更衣室镜子前,周九良将扳指转了十八个来回。门外传来周苓轻轻的笑声,像是江南梅雨季突然漏进窗棂的阳光。他想起昨夜收拾她撕碎的情书时,那些雪花似的纸片上还沾着龙井茶渍——就像她第一次学泡茶时打翻在他作业本上那样。
"你现在特像护崽的老母鸡。"孟鹤堂往他大褂上别麦克风,声音压得极低,"十年前你蹲在孤儿院滑梯底下捡她发卡时也是这个表情。"
周九良抚平大褂褶皱,袖口露出半截红绳。那是周苓去年除夕编的平安结,此刻在舞台灯光下红得刺目。登场前他最后瞥向侧幕,看见张九龄正弯腰给周苓看手机照片,后颈棘突在黑色衬衫下起伏如收敛的蝶翼。
台上演员声音响起的瞬间,张九龄的拇指"恰好"擦过周苓指尖。观众席爆发的笑声掩盖了少女突然紊乱的呼吸,却盖不过周九良骤然走音的弦子声。孟鹤堂在桌下踩了下他的鞋让他回神,眼神飘向侧幕暗示王九龙快把人带走。
演出结束时周九良发现他的扳指不见了。后来他在张九龄的保温杯旁找到那抹翠色,杯壁上还印着半枚茉莉味的唇印。孟鹤堂对着残留的口红印啧啧称奇:"这是要唱《大西厢》啊?"
而后台…
琉璃灯将博古架的影子拉长成牢笼,周苓数着青瓷盖碗里的茶梗浮沉。张九龄突然摘下她右耳珍珠,变魔术般从大褂袖口翻出颗夜明珠:"赝品配美人多可惜。"
"我哥说天然珍珠要养在血肉里。"她按住空荡荡的耳垂,腕间银镯撞出清越声响。这话是周九良十八岁那年说的,当时他正用酒精棉擦拭她打耳洞渗血的耳垂。

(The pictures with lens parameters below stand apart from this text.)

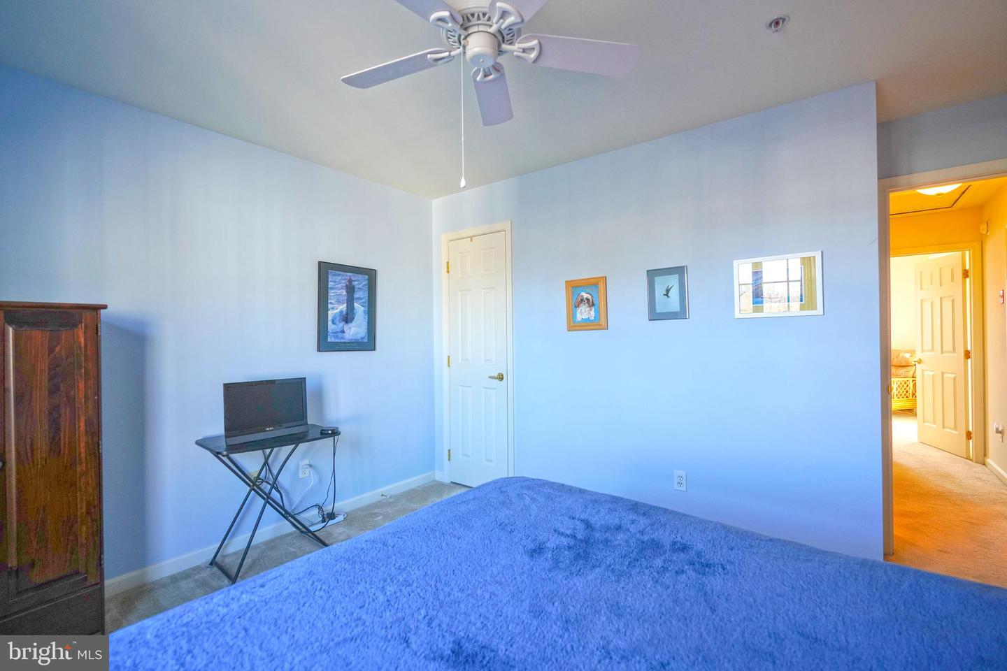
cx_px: 504
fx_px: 448
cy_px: 336
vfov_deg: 73.7
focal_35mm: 16
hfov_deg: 96.7
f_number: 4
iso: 800
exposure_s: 1/160
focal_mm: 16
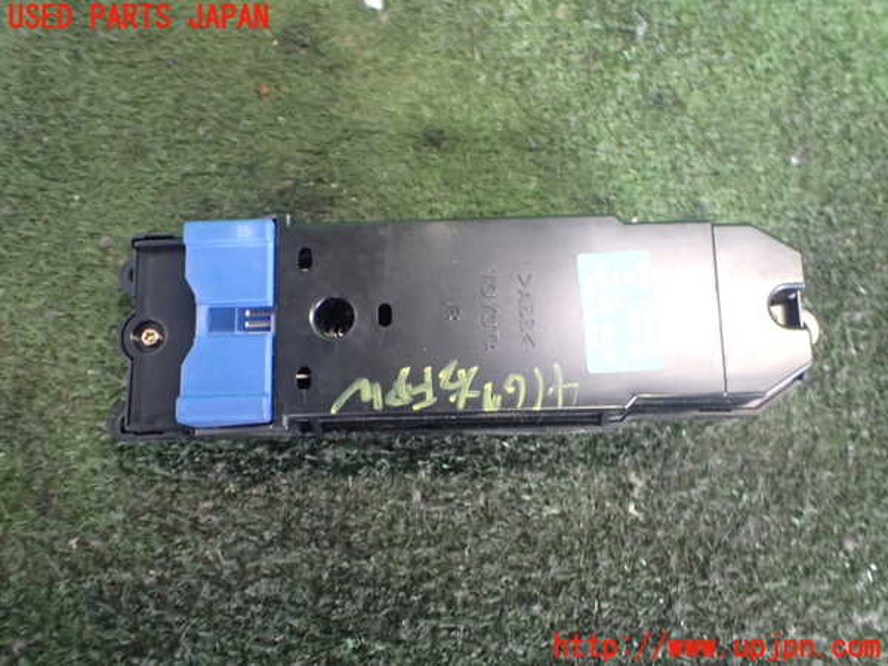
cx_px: 444
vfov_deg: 46.8
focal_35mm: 30
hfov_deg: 60.0
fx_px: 770
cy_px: 333
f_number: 2.3
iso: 800
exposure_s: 1/50
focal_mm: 5.4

张九龄的扳指擦过她颈侧动脉,体温竟比青田石镇纸还凉:"知道夜明珠靠什么发光吗?"他气息染着后台的沉水香,"得吞进肚子里,用九百个夜晚慢慢熬。"
周苓低头喝茶时,张九龄迅速将珍珠塞进她旗袍盘扣缝隙,指尖划过第三颗纽子时故意停顿——那正是今早周九良系成死结的位置…
暮色染红戏台楹联时,周苓发间的茉莉绢花少了一瓣。张九龄大褂口袋里多了块绣着"苓"字的手帕,而周九良的弦子盒里静静躺着张字条,上面画着只叼着珍珠的云雀。